Europe's first biosimilar monoclonal antibody – Celltrion and Hospira's biosimilar Remicade product Inflectra/Remsima – is approaching its second year anniversary, following approval in the second half of 2013. Gauging the long-term commercial performance of this product, not to mention subsequent biosimilar antibodies, remains challenging, however.
Not only was launch of Inflectra/Remsima in Europe's largest markets delayed until February of this year, but adoption is expected to be steady rather than explosive; Norway represents an exception to this rule where biosimilar infliximab is supported by an exceptionally aggressive discount, which when combined with the Norwegian public sector tendering system, has witnessed biosimilar volume share of the infliximab market grow to around 60 percent.
The Norwegian market will at some point provide a secondary benchmark for biosimilar developers, physicians, patients and payers, when data from a much anticipated 500-patient switching study being run by the Norwegian Medicines Agency (NOR-SWITCH) is published in 2016.
In addition, the SIMILAR trial, funded by Santeon, an independent collaboration of six large teaching hospitals in the Netherlands and headed up by investigators at Onze Lieve Vrouwe Gasthuis hospital in Amsterdam, aims to show that the rate of relapse in patients with inflammatory bowel disease who are administered biosimilar infliximab versus Remicade arms is the same. Data from this study are also expected in 2016.

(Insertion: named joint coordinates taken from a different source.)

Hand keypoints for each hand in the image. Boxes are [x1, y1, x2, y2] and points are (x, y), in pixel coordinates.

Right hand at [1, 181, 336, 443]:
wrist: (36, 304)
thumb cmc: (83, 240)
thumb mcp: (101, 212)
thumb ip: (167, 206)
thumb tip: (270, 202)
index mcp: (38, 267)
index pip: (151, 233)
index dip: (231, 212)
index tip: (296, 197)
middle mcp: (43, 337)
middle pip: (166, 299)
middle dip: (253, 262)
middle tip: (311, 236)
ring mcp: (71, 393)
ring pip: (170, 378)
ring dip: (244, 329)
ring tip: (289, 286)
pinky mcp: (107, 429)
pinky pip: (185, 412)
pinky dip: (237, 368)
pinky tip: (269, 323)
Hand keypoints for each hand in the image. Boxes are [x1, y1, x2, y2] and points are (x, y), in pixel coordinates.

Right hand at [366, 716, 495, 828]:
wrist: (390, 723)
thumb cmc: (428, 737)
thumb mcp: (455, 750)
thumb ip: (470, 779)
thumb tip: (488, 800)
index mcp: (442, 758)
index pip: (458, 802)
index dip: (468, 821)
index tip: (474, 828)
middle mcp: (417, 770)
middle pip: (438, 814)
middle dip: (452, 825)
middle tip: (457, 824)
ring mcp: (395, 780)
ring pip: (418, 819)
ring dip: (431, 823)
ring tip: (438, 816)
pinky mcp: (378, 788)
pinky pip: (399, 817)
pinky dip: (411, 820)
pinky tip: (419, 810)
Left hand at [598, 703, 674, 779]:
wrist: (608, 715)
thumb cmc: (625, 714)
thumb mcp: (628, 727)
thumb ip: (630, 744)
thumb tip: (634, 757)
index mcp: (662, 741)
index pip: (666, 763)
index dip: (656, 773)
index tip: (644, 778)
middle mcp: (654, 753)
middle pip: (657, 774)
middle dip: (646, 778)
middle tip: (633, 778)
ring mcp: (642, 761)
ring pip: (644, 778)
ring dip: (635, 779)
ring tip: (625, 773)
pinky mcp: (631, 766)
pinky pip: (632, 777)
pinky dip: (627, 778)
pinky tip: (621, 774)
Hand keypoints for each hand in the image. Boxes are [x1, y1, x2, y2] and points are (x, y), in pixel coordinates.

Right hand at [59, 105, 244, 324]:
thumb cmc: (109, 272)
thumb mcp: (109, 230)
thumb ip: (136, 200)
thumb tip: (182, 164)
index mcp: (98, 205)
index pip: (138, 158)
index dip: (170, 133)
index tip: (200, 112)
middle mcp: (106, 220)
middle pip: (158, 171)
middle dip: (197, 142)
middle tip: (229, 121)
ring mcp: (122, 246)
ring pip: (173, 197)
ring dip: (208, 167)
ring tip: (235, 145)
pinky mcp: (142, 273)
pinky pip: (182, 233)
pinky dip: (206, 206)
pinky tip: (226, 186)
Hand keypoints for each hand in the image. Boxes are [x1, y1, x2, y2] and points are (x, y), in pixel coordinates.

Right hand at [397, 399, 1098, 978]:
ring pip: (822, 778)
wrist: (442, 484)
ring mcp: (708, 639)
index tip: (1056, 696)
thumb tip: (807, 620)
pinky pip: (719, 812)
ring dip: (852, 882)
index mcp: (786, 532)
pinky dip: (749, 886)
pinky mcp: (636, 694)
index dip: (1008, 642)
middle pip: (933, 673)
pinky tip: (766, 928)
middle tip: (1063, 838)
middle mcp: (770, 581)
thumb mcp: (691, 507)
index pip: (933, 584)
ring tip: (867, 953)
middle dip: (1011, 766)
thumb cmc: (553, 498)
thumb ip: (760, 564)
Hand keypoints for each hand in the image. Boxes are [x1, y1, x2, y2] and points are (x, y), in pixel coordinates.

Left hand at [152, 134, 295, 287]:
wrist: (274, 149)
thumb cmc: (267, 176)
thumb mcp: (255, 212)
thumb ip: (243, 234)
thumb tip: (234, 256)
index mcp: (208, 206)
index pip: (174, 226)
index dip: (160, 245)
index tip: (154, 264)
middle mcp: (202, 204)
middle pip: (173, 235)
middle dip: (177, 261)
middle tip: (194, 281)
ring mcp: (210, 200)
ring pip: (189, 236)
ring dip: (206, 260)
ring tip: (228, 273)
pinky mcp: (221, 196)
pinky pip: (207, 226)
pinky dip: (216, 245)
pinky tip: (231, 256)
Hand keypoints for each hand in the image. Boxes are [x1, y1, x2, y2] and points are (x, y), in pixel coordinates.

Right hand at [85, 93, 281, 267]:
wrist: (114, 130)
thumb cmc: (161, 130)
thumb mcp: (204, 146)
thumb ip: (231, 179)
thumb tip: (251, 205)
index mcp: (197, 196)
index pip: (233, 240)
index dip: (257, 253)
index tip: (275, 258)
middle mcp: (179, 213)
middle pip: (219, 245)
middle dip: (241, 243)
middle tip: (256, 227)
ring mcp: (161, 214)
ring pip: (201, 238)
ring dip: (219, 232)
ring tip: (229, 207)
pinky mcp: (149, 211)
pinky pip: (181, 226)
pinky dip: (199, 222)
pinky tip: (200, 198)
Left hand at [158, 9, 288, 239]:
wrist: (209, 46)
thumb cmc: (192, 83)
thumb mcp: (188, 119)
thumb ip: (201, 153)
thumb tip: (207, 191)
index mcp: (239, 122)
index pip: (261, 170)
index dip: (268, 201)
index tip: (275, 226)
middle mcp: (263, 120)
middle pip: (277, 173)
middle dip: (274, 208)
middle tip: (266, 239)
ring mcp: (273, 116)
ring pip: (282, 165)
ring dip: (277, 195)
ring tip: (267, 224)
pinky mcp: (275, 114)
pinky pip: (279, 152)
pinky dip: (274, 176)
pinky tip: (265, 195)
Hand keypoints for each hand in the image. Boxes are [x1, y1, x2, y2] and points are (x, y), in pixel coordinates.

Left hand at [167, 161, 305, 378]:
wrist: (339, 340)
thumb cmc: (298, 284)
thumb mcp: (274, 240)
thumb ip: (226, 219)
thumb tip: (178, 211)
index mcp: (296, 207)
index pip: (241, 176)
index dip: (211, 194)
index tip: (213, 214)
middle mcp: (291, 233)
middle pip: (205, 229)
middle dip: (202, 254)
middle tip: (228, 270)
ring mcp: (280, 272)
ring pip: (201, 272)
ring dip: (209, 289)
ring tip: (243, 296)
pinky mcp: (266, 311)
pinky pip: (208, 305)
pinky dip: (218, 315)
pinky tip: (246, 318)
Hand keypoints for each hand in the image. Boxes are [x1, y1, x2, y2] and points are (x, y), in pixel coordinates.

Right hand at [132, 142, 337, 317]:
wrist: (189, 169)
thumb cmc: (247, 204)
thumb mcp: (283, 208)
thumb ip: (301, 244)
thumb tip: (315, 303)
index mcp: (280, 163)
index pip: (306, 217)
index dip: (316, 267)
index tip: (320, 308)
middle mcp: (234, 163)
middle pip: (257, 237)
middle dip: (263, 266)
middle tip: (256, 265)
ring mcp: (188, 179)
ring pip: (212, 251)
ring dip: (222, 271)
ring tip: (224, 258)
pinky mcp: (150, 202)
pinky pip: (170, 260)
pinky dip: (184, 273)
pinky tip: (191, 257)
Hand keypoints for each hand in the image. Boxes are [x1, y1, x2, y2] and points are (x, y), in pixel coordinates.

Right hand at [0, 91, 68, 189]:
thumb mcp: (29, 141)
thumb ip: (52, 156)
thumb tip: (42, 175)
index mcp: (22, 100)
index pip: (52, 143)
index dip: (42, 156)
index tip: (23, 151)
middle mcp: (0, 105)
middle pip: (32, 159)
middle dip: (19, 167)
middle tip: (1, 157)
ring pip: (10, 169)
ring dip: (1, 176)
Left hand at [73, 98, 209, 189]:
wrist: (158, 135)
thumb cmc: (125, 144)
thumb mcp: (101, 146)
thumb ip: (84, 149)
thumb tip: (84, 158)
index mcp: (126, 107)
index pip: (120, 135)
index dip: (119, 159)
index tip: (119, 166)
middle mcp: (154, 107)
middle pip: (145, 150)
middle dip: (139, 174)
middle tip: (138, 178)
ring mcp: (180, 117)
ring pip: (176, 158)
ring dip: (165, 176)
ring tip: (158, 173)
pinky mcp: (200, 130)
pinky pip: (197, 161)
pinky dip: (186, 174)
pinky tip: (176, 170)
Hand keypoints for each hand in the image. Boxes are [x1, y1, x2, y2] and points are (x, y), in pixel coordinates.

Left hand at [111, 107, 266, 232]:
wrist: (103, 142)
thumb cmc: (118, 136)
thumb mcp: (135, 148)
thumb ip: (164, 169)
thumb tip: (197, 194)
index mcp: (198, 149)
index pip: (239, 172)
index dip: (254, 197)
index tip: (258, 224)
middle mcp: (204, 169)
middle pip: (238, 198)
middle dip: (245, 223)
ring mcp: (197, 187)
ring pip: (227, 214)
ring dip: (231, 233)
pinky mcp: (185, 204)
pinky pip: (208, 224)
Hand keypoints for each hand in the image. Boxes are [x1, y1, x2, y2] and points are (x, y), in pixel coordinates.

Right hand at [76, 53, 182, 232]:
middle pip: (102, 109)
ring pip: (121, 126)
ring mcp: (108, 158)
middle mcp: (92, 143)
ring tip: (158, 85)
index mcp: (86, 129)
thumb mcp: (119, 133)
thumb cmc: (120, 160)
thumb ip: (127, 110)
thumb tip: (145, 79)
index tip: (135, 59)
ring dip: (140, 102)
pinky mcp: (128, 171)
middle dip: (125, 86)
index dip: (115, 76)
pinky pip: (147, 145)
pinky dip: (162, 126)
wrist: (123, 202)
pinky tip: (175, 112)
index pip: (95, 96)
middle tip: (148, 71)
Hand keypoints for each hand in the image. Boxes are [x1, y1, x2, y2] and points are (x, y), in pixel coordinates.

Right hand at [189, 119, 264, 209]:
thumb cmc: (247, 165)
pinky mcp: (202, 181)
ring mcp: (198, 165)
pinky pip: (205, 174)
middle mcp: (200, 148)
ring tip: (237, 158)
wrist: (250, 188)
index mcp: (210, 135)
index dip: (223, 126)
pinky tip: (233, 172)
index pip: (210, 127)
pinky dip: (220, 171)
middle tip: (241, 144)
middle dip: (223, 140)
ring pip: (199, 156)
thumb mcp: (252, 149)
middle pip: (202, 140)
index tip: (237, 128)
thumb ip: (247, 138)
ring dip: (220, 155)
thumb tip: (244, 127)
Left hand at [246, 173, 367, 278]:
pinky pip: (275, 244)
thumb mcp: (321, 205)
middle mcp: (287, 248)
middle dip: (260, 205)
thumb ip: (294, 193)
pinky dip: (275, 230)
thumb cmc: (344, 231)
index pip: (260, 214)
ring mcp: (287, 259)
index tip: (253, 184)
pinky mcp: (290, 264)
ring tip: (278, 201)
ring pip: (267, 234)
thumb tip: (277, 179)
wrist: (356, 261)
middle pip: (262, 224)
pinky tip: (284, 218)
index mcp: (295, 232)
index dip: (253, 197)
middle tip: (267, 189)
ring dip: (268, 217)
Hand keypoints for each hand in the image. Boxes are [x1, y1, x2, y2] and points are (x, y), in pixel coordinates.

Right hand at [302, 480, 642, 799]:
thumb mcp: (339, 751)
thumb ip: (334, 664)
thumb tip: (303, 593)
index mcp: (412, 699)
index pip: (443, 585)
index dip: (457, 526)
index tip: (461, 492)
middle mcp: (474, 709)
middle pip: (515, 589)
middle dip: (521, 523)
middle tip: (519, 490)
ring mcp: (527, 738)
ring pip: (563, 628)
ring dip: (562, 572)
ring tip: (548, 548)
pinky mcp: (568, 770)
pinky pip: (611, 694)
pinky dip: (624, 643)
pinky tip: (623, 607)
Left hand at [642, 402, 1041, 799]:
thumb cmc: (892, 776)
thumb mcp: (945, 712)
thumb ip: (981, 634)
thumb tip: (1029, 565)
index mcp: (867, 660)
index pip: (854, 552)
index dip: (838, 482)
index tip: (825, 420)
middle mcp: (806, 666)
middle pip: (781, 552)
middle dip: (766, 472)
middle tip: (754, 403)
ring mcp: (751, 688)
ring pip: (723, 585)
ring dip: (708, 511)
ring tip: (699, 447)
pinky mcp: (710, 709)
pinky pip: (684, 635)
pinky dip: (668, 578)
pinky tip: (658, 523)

In the meantime, Hospira used the annual EULAR conference this week to showcase data from a new, independently run switching study, which compares outcomes in 39 patients after a mean of four years treatment with Remicade, with the outcomes of those same patients after a median of 11 months following a switch to Inflectra. Hospira states that patient symptoms and disease activity were similar before and after the switch between the two treatments, and no immediate safety signals were observed.
Reasons to Purchase
To better ascertain how switching studies will shape physician sentiment towards the use of biosimilar TNF inhibitor products, we are asking rheumatologists and gastroenterologists based in the EU5 the following questions this week…
Has your view towards current/future usage of biosimilar TNF inhibitors become more positive over the past 12 months?
New data is being presented at EULAR this week from an independent clinical study demonstrating that 39 patients with rheumatic diseases experienced comparable clinical effectiveness and safety after switching from Remicade to a biosimilar infliximab product.
Do you consider this data positive?
What impact do you think this type of switching study will have in driving adoption of biosimilar TNF inhibitors?
Would positive data from subsequent switching studies support a decision by you to prescribe biosimilar TNF inhibitor products more frequently to patients already using a branded TNF inhibitor (rather than limiting any use to new patients)?
What would you consider the most important characteristic for a compelling switching study designed to demonstrate comparable efficacy and safety for biosimilar TNF inhibitors?